What you have to do: Take each line of the records below that contains the string "APERTURE" and copy it.

═════ Extracted entries ═════

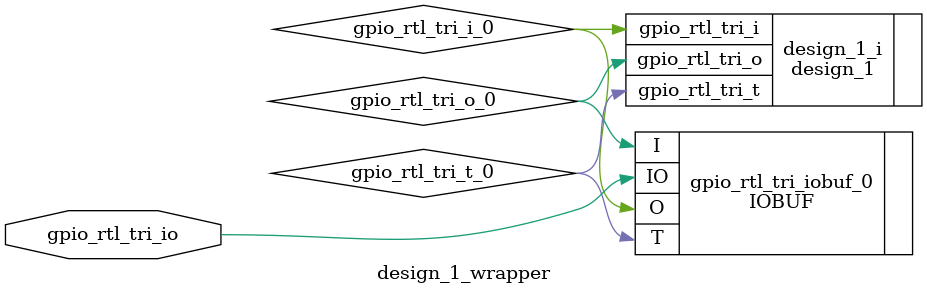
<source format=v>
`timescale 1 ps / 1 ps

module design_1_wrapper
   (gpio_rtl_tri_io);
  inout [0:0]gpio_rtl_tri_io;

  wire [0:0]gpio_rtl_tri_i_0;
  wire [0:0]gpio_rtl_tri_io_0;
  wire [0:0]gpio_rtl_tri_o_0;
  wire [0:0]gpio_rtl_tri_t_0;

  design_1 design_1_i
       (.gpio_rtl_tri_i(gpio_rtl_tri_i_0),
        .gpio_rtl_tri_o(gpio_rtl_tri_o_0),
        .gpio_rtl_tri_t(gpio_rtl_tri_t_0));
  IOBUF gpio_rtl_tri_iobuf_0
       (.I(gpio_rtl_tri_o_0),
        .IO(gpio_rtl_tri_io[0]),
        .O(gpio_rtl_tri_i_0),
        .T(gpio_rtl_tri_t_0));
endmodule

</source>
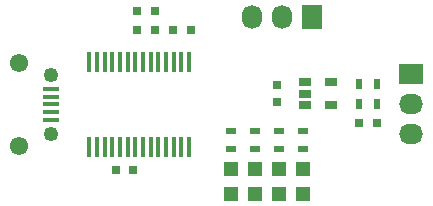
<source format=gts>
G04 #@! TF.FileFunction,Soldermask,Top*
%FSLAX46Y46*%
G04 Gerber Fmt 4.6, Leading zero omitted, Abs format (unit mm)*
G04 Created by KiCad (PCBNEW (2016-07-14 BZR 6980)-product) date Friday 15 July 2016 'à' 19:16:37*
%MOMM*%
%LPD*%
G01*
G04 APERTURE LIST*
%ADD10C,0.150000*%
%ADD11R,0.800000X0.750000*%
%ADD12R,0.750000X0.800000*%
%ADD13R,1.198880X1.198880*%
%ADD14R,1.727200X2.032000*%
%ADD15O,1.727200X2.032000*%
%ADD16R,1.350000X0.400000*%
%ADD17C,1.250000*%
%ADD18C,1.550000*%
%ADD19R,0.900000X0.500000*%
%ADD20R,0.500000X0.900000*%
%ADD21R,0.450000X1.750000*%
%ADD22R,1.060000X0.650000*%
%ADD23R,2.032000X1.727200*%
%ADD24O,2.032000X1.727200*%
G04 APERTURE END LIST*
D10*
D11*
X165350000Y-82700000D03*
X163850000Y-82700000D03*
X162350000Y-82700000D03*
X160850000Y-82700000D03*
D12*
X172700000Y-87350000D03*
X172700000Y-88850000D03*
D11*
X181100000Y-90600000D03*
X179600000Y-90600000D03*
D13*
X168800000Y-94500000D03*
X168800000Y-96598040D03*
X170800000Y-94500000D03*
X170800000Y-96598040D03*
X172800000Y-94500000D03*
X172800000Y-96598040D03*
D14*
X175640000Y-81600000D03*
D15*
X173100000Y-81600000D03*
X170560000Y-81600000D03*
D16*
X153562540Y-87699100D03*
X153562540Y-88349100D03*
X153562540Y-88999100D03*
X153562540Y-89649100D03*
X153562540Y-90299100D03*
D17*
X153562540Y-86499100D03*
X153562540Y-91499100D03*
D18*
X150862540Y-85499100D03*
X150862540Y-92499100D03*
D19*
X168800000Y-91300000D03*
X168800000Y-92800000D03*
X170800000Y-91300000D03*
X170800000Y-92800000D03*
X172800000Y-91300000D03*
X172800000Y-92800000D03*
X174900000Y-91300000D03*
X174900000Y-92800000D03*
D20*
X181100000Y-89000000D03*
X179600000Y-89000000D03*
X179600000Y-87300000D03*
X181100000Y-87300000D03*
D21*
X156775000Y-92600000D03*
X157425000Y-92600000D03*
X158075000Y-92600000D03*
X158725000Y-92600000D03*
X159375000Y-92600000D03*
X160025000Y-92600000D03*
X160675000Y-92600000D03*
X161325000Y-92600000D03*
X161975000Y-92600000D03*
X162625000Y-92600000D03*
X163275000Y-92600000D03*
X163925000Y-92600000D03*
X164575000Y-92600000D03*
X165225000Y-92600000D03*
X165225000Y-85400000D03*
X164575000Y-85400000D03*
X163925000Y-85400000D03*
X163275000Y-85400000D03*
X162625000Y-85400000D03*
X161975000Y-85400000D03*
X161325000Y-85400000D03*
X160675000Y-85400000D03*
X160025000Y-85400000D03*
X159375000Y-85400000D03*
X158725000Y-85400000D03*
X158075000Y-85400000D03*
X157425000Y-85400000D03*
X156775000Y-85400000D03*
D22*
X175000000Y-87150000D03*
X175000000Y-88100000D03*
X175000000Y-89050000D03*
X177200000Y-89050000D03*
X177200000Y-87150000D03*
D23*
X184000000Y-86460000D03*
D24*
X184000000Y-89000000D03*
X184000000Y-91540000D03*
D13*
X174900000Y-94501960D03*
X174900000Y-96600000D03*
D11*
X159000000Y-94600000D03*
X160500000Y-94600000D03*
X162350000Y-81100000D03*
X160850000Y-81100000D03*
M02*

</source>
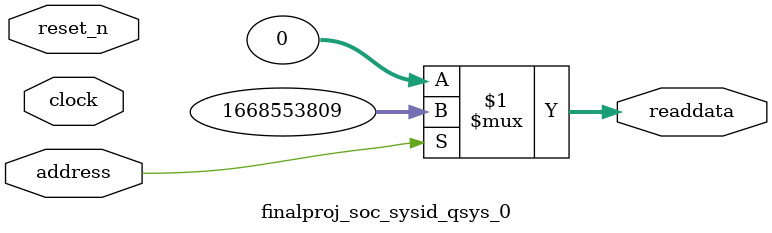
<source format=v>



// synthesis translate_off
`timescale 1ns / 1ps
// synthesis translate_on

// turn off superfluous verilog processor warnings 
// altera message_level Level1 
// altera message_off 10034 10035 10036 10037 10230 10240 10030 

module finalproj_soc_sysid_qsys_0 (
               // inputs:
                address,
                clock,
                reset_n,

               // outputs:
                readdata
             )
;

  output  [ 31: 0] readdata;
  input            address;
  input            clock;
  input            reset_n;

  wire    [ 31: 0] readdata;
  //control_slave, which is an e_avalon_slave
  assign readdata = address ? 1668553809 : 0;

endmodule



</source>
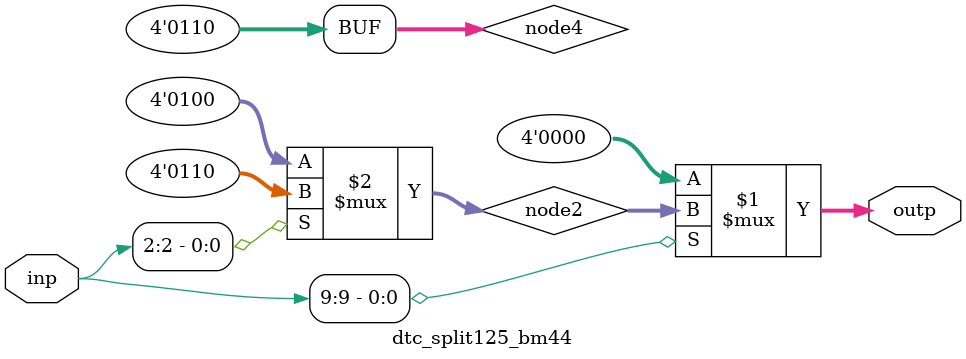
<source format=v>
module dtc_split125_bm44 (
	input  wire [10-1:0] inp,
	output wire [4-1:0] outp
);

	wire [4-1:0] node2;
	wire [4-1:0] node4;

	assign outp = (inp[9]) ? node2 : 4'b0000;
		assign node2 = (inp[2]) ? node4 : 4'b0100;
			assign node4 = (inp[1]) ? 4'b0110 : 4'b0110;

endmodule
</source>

═════

Problem solution:
G04 APERTURE LIST*
G04 APERTURE END LIST*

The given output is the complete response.